Segundo Garibe, já foram aplicados R$ 10,3 bilhões no estado, o equivalente a 60% dos R$ 17,2 bilhões previstos na atual gestão. O valor representa, segundo ele, o maior conjunto de investimentos federais da história recente de Mato Grosso do Sul. Desse total, R$ 15,7 bilhões são aportes diretos no estado e R$ 1,5 bilhão têm alcance regional.

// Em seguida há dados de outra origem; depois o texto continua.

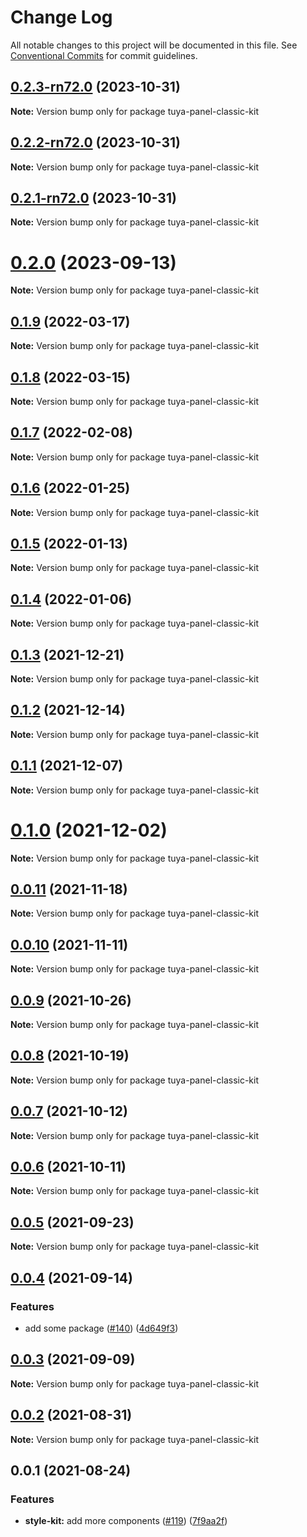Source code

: # Change Log

All notable changes to this project will be documented in this file.
See [Conventional Commits](https://conventionalcommits.org) for commit guidelines.

## [0.2.3-rn72.0](https://github.com/tuya/tuya-panel-kit/compare/tuya-panel-classic-kit@0.2.2-rn72.0...tuya-panel-classic-kit@0.2.3-rn72.0) (2023-10-31)

**Note:** Version bump only for package tuya-panel-classic-kit





## [0.2.2-rn72.0](https://github.com/tuya/tuya-panel-kit/compare/tuya-panel-classic-kit@0.2.1-rn72.0...tuya-panel-classic-kit@0.2.2-rn72.0) (2023-10-31)

**Note:** Version bump only for package tuya-panel-classic-kit





## [0.2.1-rn72.0](https://github.com/tuya/tuya-panel-kit/compare/tuya-panel-classic-kit@0.2.0...tuya-panel-classic-kit@0.2.1-rn72.0) (2023-10-31)

**Note:** Version bump only for package tuya-panel-classic-kit





# [0.2.0](https://github.com/tuya/tuya-panel-kit/compare/tuya-panel-classic-kit@0.1.9...tuya-panel-classic-kit@0.2.0) (2023-09-13)

**Note:** Version bump only for package tuya-panel-classic-kit





## [0.1.9](https://github.com/tuya/tuya-panel-kit/compare/tuya-panel-classic-kit@0.1.8...tuya-panel-classic-kit@0.1.9) (2022-03-17)

**Note:** Version bump only for package tuya-panel-classic-kit





## [0.1.8](https://github.com/tuya/tuya-panel-kit/compare/tuya-panel-classic-kit@0.1.7...tuya-panel-classic-kit@0.1.8) (2022-03-15)

**Note:** Version bump only for package tuya-panel-classic-kit





## [0.1.7](https://github.com/tuya/tuya-panel-kit/compare/tuya-panel-classic-kit@0.1.6...tuya-panel-classic-kit@0.1.7) (2022-02-08)

**Note:** Version bump only for package tuya-panel-classic-kit





## [0.1.6](https://github.com/tuya/tuya-panel-kit/compare/tuya-panel-classic-kit@0.1.5...tuya-panel-classic-kit@0.1.6) (2022-01-25)

**Note:** Version bump only for package tuya-panel-classic-kit





## [0.1.5](https://github.com/tuya/tuya-panel-kit/compare/tuya-panel-classic-kit@0.1.4...tuya-panel-classic-kit@0.1.5) (2022-01-13)

**Note:** Version bump only for package tuya-panel-classic-kit





## [0.1.4](https://github.com/tuya/tuya-panel-kit/compare/tuya-panel-classic-kit@0.1.3...tuya-panel-classic-kit@0.1.4) (2022-01-06)

**Note:** Version bump only for package tuya-panel-classic-kit





## [0.1.3](https://github.com/tuya/tuya-panel-kit/compare/tuya-panel-classic-kit@0.1.2...tuya-panel-classic-kit@0.1.3) (2021-12-21)

**Note:** Version bump only for package tuya-panel-classic-kit





## [0.1.2](https://github.com/tuya/tuya-panel-kit/compare/tuya-panel-classic-kit@0.1.1...tuya-panel-classic-kit@0.1.2) (2021-12-14)

**Note:** Version bump only for package tuya-panel-classic-kit





## [0.1.1](https://github.com/tuya/tuya-panel-kit/compare/tuya-panel-classic-kit@0.0.11...tuya-panel-classic-kit@0.1.1) (2021-12-07)

**Note:** Version bump only for package tuya-panel-classic-kit





# [0.1.0](https://github.com/tuya/tuya-panel-kit/compare/tuya-panel-classic-kit@0.0.11...tuya-panel-classic-kit@0.1.0) (2021-12-02)

**Note:** Version bump only for package tuya-panel-classic-kit





## [0.0.11](https://github.com/tuya/tuya-panel-kit/compare/tuya-panel-classic-kit@0.0.10...tuya-panel-classic-kit@0.0.11) (2021-11-18)

**Note:** Version bump only for package tuya-panel-classic-kit





## [0.0.10](https://github.com/tuya/tuya-panel-kit/compare/tuya-panel-classic-kit@0.0.9...tuya-panel-classic-kit@0.0.10) (2021-11-11)

**Note:** Version bump only for package tuya-panel-classic-kit





## [0.0.9](https://github.com/tuya/tuya-panel-kit/compare/tuya-panel-classic-kit@0.0.8...tuya-panel-classic-kit@0.0.9) (2021-10-26)

**Note:** Version bump only for package tuya-panel-classic-kit





## [0.0.8](https://github.com/tuya/tuya-panel-kit/compare/tuya-panel-classic-kit@0.0.6...tuya-panel-classic-kit@0.0.8) (2021-10-19)

**Note:** Version bump only for package tuya-panel-classic-kit





## [0.0.7](https://github.com/tuya/tuya-panel-kit/compare/tuya-panel-classic-kit@0.0.6...tuya-panel-classic-kit@0.0.7) (2021-10-12)

**Note:** Version bump only for package tuya-panel-classic-kit





## [0.0.6](https://github.com/tuya/tuya-panel-kit/compare/tuya-panel-classic-kit@0.0.5...tuya-panel-classic-kit@0.0.6) (2021-10-11)

**Note:** Version bump only for package tuya-panel-classic-kit





## [0.0.5](https://github.com/tuya/tuya-panel-kit/compare/tuya-panel-classic-kit@0.0.4...tuya-panel-classic-kit@0.0.5) (2021-09-23)

**Note:** Version bump only for package tuya-panel-classic-kit





## [0.0.4](https://github.com/tuya/tuya-panel-kit/compare/tuya-panel-classic-kit@0.0.3...tuya-panel-classic-kit@0.0.4) (2021-09-14)


### Features

* add some package ([#140](https://github.com/tuya/tuya-panel-kit/issues/140)) ([4d649f3](https://github.com/tuya/tuya-panel-kit/commit/4d649f3020ac96bc9aa16c0d27f925b13244317c))





## [0.0.3](https://github.com/tuya/tuya-panel-kit/compare/tuya-panel-classic-kit@0.0.2...tuya-panel-classic-kit@0.0.3) (2021-09-09)

**Note:** Version bump only for package tuya-panel-classic-kit





## [0.0.2](https://github.com/tuya/tuya-panel-kit/compare/tuya-panel-classic-kit@0.0.1...tuya-panel-classic-kit@0.0.2) (2021-08-31)

**Note:** Version bump only for package tuya-panel-classic-kit





## 0.0.1 (2021-08-24)


### Features

* **style-kit:** add more components ([#119](https://github.com/tuya/tuya-panel-kit/issues/119)) ([7f9aa2f](https://github.com/tuya/tuya-panel-kit/commit/7f9aa2fecf01c73760eeb88fcc09703ccef3afca))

A estratégia do programa é priorizar projetos que reduzam gargalos de infraestrutura e melhorem a logística. O secretário garante que os recursos para as obras em andamento estão assegurados. No eixo de transportes, o estado reúne ao menos oito empreendimentos para o escoamento da produção agropecuária e industrial.
Centenas de projetos
O Novo PAC em Mato Grosso do Sul conta com 659 empreendimentos em sete eixos: saúde, educação, saneamento, infraestrutura social, transporte, energia e conectividade. Até dezembro de 2025, 180 obras foram concluídas. De acordo com Garibe, 74% da carteira de investimentos está ativa.

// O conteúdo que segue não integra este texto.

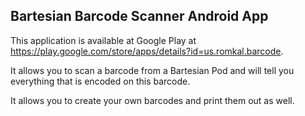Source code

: ## Bartesian Barcode Scanner Android App

This application is available at Google Play at https://play.google.com/store/apps/details?id=us.romkal.barcode.

It allows you to scan a barcode from a Bartesian Pod and will tell you everything that is encoded on this barcode.

It allows you to create your own barcodes and print them out as well.
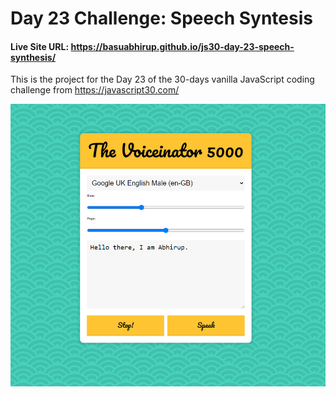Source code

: # Day 23 Challenge: Speech Syntesis
#### Live Site URL: https://basuabhirup.github.io/js30-day-23-speech-synthesis/

This is the project for the Day 23 of the 30-days vanilla JavaScript coding challenge from https://javascript30.com/


![Screenshot of the completed Project](./screenshot-day23.png)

Outra parcela dos projetos está em fase de licitação, com destaque para a futura concessão da Ferrovia Malha Oeste. A estrutura do programa combina recursos públicos, investimentos privados e aportes de estatais para manter o cronograma mesmo com restrições orçamentárias.
Infraestrutura logística
A principal iniciativa é a concessão da BR-163/MS, licitada em agosto de 2025 para a Motiva Pantanal. O contrato prevê R$ 4,86 bilhões em investimentos nos primeiros anos e deve superar R$ 9,3 bilhões ao longo de 29 anos. Desde a assinatura, 22,1% das obras foram executadas.
A Motiva Pantanal informou que iniciou 14 frentes de ampliação e melhorias, incluindo faixas adicionais e duplicações em várias cidades. A primeira obra concluída foi uma faixa adicional em Mundo Novo, entregue antes do prazo previsto. Um ponto de parada e descanso em São Gabriel do Oeste está em construção, com previsão de conclusão para agosto de 2026.
Rota Bioceânica
Outro projeto prioritário é a Rota Bioceânica, corredor de 2.396 quilômetros que ligará Brasil, Paraguai, Argentina e Chile. A expectativa é reduzir em até 17 dias o tempo de transporte de mercadorias para a Ásia. O Brasil terá acesso pela ponte entre Porto Murtinho e Carmelo Peralta, no Paraguai, em fase final de construção.
O PAC destina R$ 551 milhões para a BR-267/MS, com 31% de execução física. Também integram o corredor os serviços de dragagem do Rio Paraguai, com 27,4% dos R$ 95,7 milhões executados. A pavimentação da BR-419 alcançou 75% e o Contorno Rodoviário de Três Lagoas, 50% de conclusão.